Children’s mental health referrals have hit a five-year-high at Berkshire Healthcare NHS Foundation Trust, with a maximum wait time of 89 weeks recorded for first appointment.

More than 5,800 children have been referred to the trust for mental health this year, the highest figure in the last five years.

The trust confirmed that the longest recorded wait from referral to first appointment to referral this year was 623 days (89 weeks).

More children need treatment for mental health issues
More children need treatment for mental health issues

The data obtained by Medical Negligence Assist via Freedom of Information Requests to all NHS mental health trusts also reveals that referrals for anxiety, obsessive compulsive disorder and eating disorders have skyrocketed since 2019.

In the last year alone, the trust received 5,878 children’s mental health referrals – up from 4,473 in 2019 – that’s an increase of 31 per cent.

Anxiety, self-harm, suicidal ideation and depression were the most common referral reasons in the last year.

But children referrals for obsessive compulsive disorder (OCD) saw one of the biggest increases over the past five years, from 74 referrals between 2019/2020 to 118 in 2023/24 – up by 59 per cent.

The overall biggest increase was for anxiety referrals, which have skyrocketed from 1,258 in 2019/20 to 2,193 in the last year – an increase of 74 per cent.

Referrals for eating disorders also spiked this year with 276 children referred, up 43 per cent from 193 referrals in 2019/20.

Earlier this year, the chief executive of the NHS Confederation’s Mental Health Network, said the demand for children and young people’s (CYP) mental health services is greater than ever.

Sean Duggen said: “The numbers with a probable mental disorder have increased markedly since 2017, as have contacts with NHS mental health services with the unfortunate knock-on impact that too many are waiting months if not years to access support.

“While services are seeing far more children and young people, the increase in prevalence, demand, complexity and severity of need means that services are often struggling to meet that demand.

“And this is having a knock-on impact on other parts of the NHS, including general practice, paediatric services, emergency services, the voluntary sector, schools and local authority services.

“Services, such as GPs, referring into specialist NHS CYP mental health services are often frustrated by the long waiting lists and the fact that their referrals are not accepted because of the scale of the demand.”

This year at Berkshire Healthcare NHS Foundation Trust, 3,723 children have received treatment for mental health – that’s 63 per cent of those referred, well above the national average of 32 per cent.

The average waiting time from referral to first appointment was seven weeks, an improvement on the national average of five weeks.

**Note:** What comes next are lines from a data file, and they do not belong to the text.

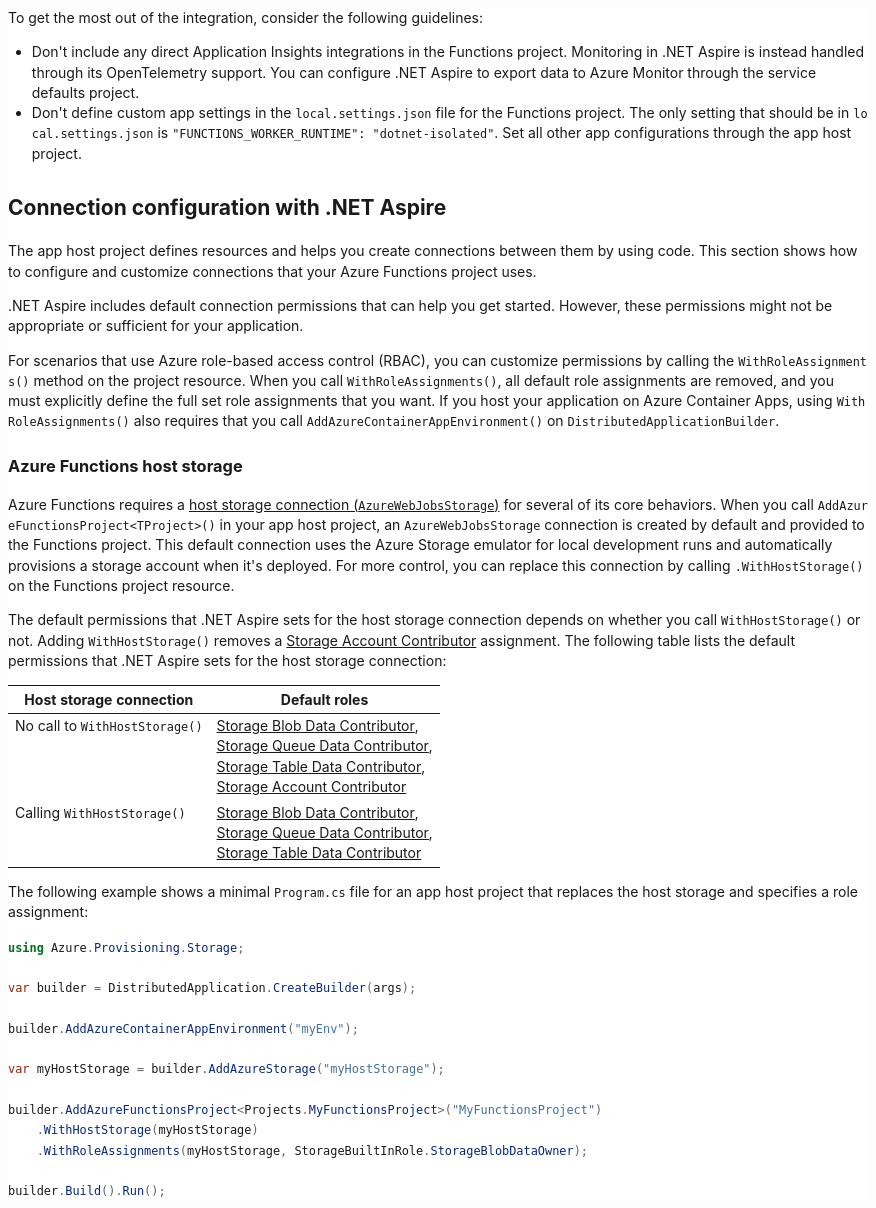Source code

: To get the most out of the integration, consider the following guidelines:

- Don't include any direct Application Insights integrations in the Functions project. Monitoring in .NET Aspire is instead handled through its OpenTelemetry support. You can configure .NET Aspire to export data to Azure Monitor through the service defaults project.
- Don't define custom app settings in the `local.settings.json`  file for the Functions project. The only setting that should be in `local.settings.json` is `"FUNCTIONS_WORKER_RUNTIME": "dotnet-isolated"`. Set all other app configurations through the app host project.

## <a name = "connection-configuration-with-aspire"></a>Connection configuration with .NET Aspire

The app host project defines resources and helps you create connections between them by using code. This section shows how to configure and customize connections that your Azure Functions project uses.

.NET Aspire includes default connection permissions that can help you get started. However, these permissions might not be appropriate or sufficient for your application.

For scenarios that use Azure role-based access control (RBAC), you can customize permissions by calling the `WithRoleAssignments()` method on the project resource. When you call `WithRoleAssignments()`, all default role assignments are removed, and you must explicitly define the full set role assignments that you want. If you host your application on Azure Container Apps, using `WithRoleAssignments()` also requires that you call `AddAzureContainerAppEnvironment()` on `DistributedApplicationBuilder`.

### Azure Functions host storage

Azure Functions requires a [host storage connection (`AzureWebJobsStorage`)][host-storage-identity] for several of its core behaviors. When you call `AddAzureFunctionsProject<TProject>()` in your app host project, an `AzureWebJobsStorage` connection is created by default and provided to the Functions project. This default connection uses the Azure Storage emulator for local development runs and automatically provisions a storage account when it's deployed. For more control, you can replace this connection by calling `.WithHostStorage()` on the Functions project resource.

The default permissions that .NET Aspire sets for the host storage connection depends on whether you call `WithHostStorage()` or not. Adding `WithHostStorage()` removes a [Storage Account Contributor] assignment. The following table lists the default permissions that .NET Aspire sets for the host storage connection:

| Host storage connection | Default roles                                                                                   |
|-------------------------|-----------------------------------------------------------------------------------------------------------|
| No call to `WithHostStorage()`  | [Storage Blob Data Contributor],<br/>[Storage Queue Data Contributor],<br/>[Storage Table Data Contributor],<br/>[Storage Account Contributor] |
| Calling `WithHostStorage()` | [Storage Blob Data Contributor],<br/>[Storage Queue Data Contributor],<br/>[Storage Table Data Contributor] |

The following example shows a minimal `Program.cs` file for an app host project that replaces the host storage and specifies a role assignment:

```csharp
using Azure.Provisioning.Storage;

var builder = DistributedApplication.CreateBuilder(args);

builder.AddAzureContainerAppEnvironment("myEnv");

var myHostStorage = builder.AddAzureStorage("myHostStorage");

builder.AddAzureFunctionsProject<Projects.MyFunctionsProject>("MyFunctionsProject")
    .WithHostStorage(myHostStorage)
    .WithRoleAssignments(myHostStorage, StorageBuiltInRole.StorageBlobDataOwner);

builder.Build().Run();
```


[host-storage-identity]: ./functions-reference.md#connecting-to-host-storage-with-an-identity
[Microsoft.Azure.Functions.Worker]: https://www.nuget.org/packages/Microsoft.Azure.Functions.Worker/
[Microsoft.Azure.Functions.Worker.Sdk]: https://www.nuget.org/packages/Microsoft.Azure.Functions.Worker.Sdk/
[Microsoft.Azure.Functions.Worker.Extensions.Http.AspNetCore]: https://www.nuget.org/packages/Microsoft.Azure.Functions.Worker.Extensions.Http.AspNetCore/
[Aspire.Hosting.Azure.Functions]: https://www.nuget.org/packages/Aspire.Hosting.Azure.Functions
[Storage Account Contributor]: ../role-based-access-control/built-in-roles.md#storage-account-contributor
[Storage Blob Data Owner]: ../role-based-access-control/built-in-roles.md#storage-blob-data-owner
[Storage Blob Data Contributor]: ../role-based-access-control/built-in-roles.md#storage-blob-data-contributor
[Storage Queue Data Contributor]: ../role-based-access-control/built-in-roles.md#storage-queue-data-contributor
[Storage Table Data Contributor]: ../role-based-access-control/built-in-roles.md#storage-table-data-contributor
[Azure Event Hubs Data Owner]: ../role-based-access-control/built-in-roles.md#azure-event-hubs-data-owner
[Azure Service Bus Data Owner]: ../role-based-access-control/built-in-roles.md#azure-service-bus-data-owner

However, the trust confirmed that the longest recorded waiting time this year (between April 2023 and April 2024) from referral to first appointment was an eye-watering 89 weeks.

A spokesperson for the trust explained that: “The length of wait is affected by several factors including incorrect coding of appointments, patient choice and a referral held open to a service pending completion of an intervention in a different mental health service.”

The rise in children’s mental health referrals, particularly for anxiety and depression have been attributed to numerous factors including social media, the effects of he Covid pandemic and the cost-of-living crisis.

Mental health referrals for children with anxiety were by far the most common at Berkshire Healthcare NHS Foundation Trust and have increased by 74 per cent in the last five years.

The increase reflects the wider national picture, with the latest NHS statistics showing more than 500 children a day in England are being referred to mental health services for anxiety.

The Children’s Commissioner for England, Dame Rachel de Souza, said she was ‘horrified’ by the national figures.

In a statement in September this year, she said: “I was horrified to see the latest NHS statistics… for children and young people, each year is a significant portion of their young lives, so we need a fresh approach that intervenes much earlier to prevent children from reaching crisis point.”